• **TEXT SHOWN**:
__________________________________________________

Wilde and other contemporary literary figures acted out this belief in full. They held that art had no moral purpose, believed in art for art's sake (which is as meaningless as saying murder for murder's sake). Wilde immortalised it all in his preface to The Picture of Dorian Gray: "There is no such thing as a moral or an immoral book. Books are well written or badly written, That is all... No artist has ethical sympathies. An ethical sympathy is an unpardonable mannerism of style." Which, of course, is tosh, but Wilde was riding high and heading for a fall.

Curiously enough, when he did ruin himself, it was to the Catholic Church he turned, telling a correspondent for the Daily Chronicle three weeks before he died that, "much of my moral obliquity is due to the fact that my father would not allow me to become a Catholic. The artistic side of the Church and the fragrance of its teachings would have cured my degeneracies. I intend to be received before long."

The fin de siècle brooding of the 19th century seems to have arrived in Malta. Art for art's sake is being claimed by its producers for a play that seems to have the creative and artistic merit of the barnyard; and I mean no disrespect to the barnyard.

Some have declared that the decision of the Board of Classification to ban the play was evidence that we live in a repressive society, a ludicrous opinion not borne out by the fact. As Fr Joe Borg has calmly pointed out, that this was the first time such a decision had been taken during the past 10 years.

Should a play never be banned? Is the argument of context infallibly valid? I think not. I think there are occasions, rare but they exist, when banning, or censorship, is justifiable and I admire the argued decision taken by Teresa Friggieri and her board.

There are those who think that justification is warranted only in cases where a racist content creeps into the script, but they do not give reasons as to why this should be so; and they do not even attempt to answer a question raised by Ranier Fsadni, who asked after much tortuous consideration - "Are we seriously saying that, as a matter of principle, there is no degree of denigration of other people's sacred values, and no degree of depravity, that warrant suppression in the name of guaranteeing a non-intimidating public sphere?" Nobody can seriously say that.

__________________________________________________

• **DATASET ENTRIES**:

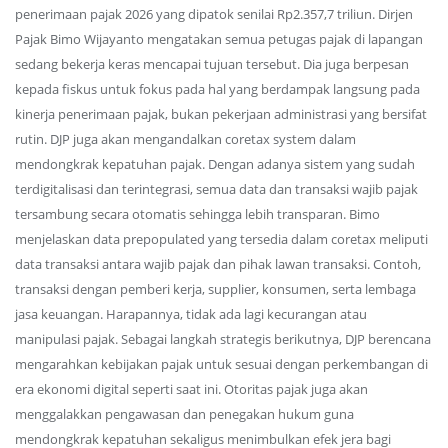
penerimaan pajak 2026 yang dipatok senilai Rp2.357,7 triliun. Dirjen
Pajak Bimo Wijayanto mengatakan semua petugas pajak di lapangan
sedang bekerja keras mencapai tujuan tersebut. Dia juga berpesan
kepada fiskus untuk fokus pada hal yang berdampak langsung pada
kinerja penerimaan pajak, bukan pekerjaan administrasi yang bersifat
rutin. DJP juga akan mengandalkan coretax system dalam
mendongkrak kepatuhan pajak. Dengan adanya sistem yang sudah
terdigitalisasi dan terintegrasi, semua data dan transaksi wajib pajak
tersambung secara otomatis sehingga lebih transparan. Bimo
menjelaskan data prepopulated yang tersedia dalam coretax meliputi
data transaksi antara wajib pajak dan pihak lawan transaksi. Contoh,
transaksi dengan pemberi kerja, supplier, konsumen, serta lembaga
jasa keuangan. Harapannya, tidak ada lagi kecurangan atau
manipulasi pajak. Sebagai langkah strategis berikutnya, DJP berencana
mengarahkan kebijakan pajak untuk sesuai dengan perkembangan di
era ekonomi digital seperti saat ini. Otoritas pajak juga akan
menggalakkan pengawasan dan penegakan hukum guna
mendongkrak kepatuhan sekaligus menimbulkan efek jera bagi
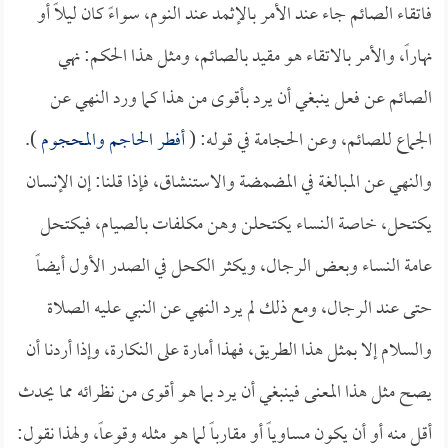
فاتقاء الصائم جاء عند الأمر بالإثمد عند النوم، سواءً كان ليلاً أو
نهاراً، والأمر بالاتقاء هو مقيد بالصائم، ومثل هذا الحكم: نهي
الصائم عن فعل ينبغي أن يرد بأقوى من هذا كما ورد النهي عن
الجماع للصائم، وعن الحجامة في قوله: (
أفطر الحاجم والمحجوم
).
والنهي عن المبالغة في المضمضة والاستنشاق، فإذا قلنا: إن الإنسان
يكتحل، خاصة النساء يكتحلن وهن مكلفات بالصيام، فيكتحل
عامة النساء وبعض الرجال، ويكثر الكحل في الصدر الأول أيضاً
حتى عند الرجال، ومع ذلك لم يرد النهي عن النبي عليه الصلاة
والسلام إلا بمثل هذا الطريق، فهذا أمارة على النكارة، وإذا أردنا أن
يصح مثل هذا المعنى فينبغي أن يرد بما هو أقوى من نظرائه مما يحدث
أقل منه أو أن يكون مساوياً أو مقارباً لما هو مثله وقوعاً، ولهذا نقول:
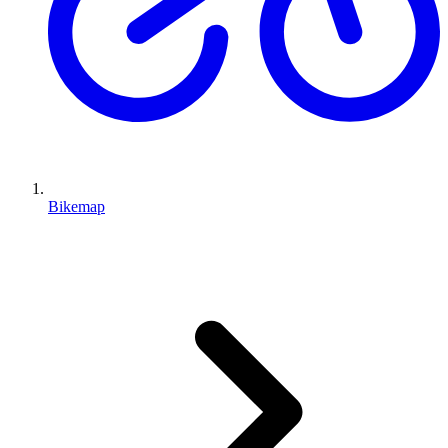
Bikemap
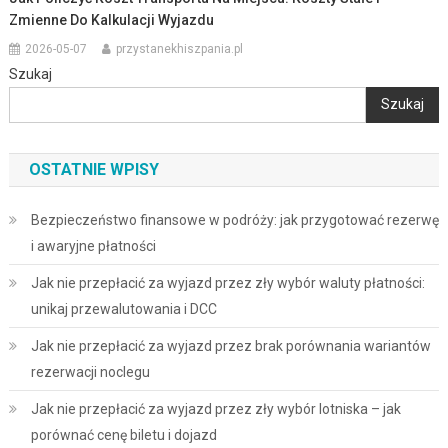
Zmienne Do Kalkulacji Wyjazdu
2026-05-07
przystanekhiszpania.pl
Szukaj
Szukaj
OSTATNIE WPISY
Bezpieczeństwo finansowe w podróży: jak przygotować rezerwę
i awaryjne płatności
Jak nie przepłacić za wyjazd przez zły wybór waluty płatności:
unikaj przewalutowania i DCC
Jak nie przepłacić za wyjazd przez brak porównania wariantów
rezerwacji noclegu
Jak nie przepłacić za wyjazd przez zły wybór lotniska – jak
porównać cenę biletu i dojazd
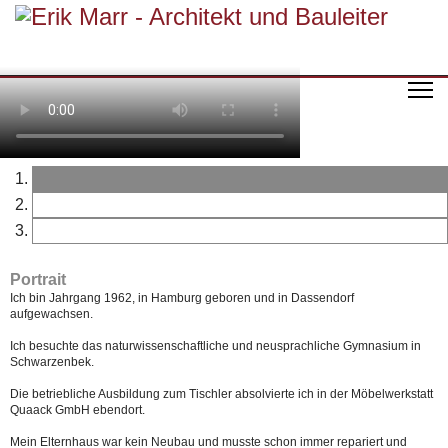
Portrait
Ich bin Jahrgang 1962, in Hamburg geboren und in Dassendorf
aufgewachsen.
Ich besuchte das naturwissenschaftliche und neusprachliche Gymnasium in
Schwarzenbek.
Die betriebliche Ausbildung zum Tischler absolvierte ich in der Möbelwerkstatt
Quaack GmbH ebendort.
Mein Elternhaus war kein Neubau und musste schon immer repariert und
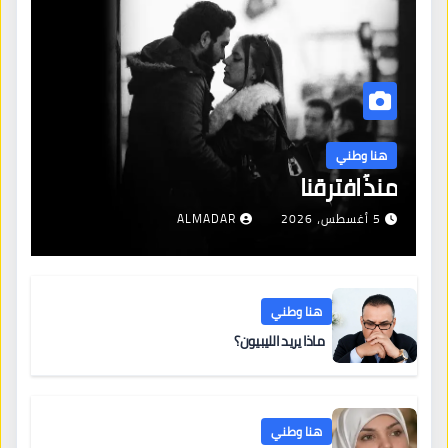
هنا وطني
منذُ افترقنا
5 أغسطس، 2026
ALMADAR
هنا وطني
ماذا يريد الليبيون؟
هنا وطني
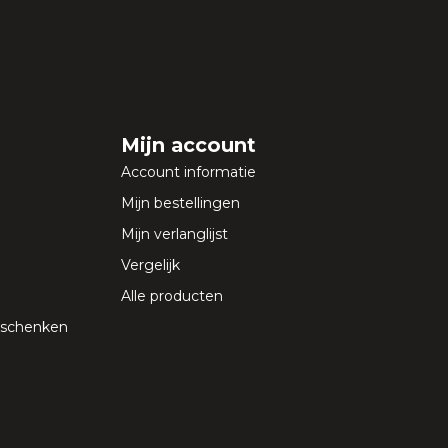
Mijn account
Account informatie
Mijn bestellingen
Mijn verlanglijst
Vergelijk
Alle producten
geschenken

__________________________________________________

• **PROBLEM**: Translate this sentence from the text on art for art's sake into French: "The fin de siècle brooding of the 19th century seems to have arrived in Malta."

• **ANSWER FOR THE TASK**: La morosité fin de siècle du XIXe siècle semble être arrivée à Malte.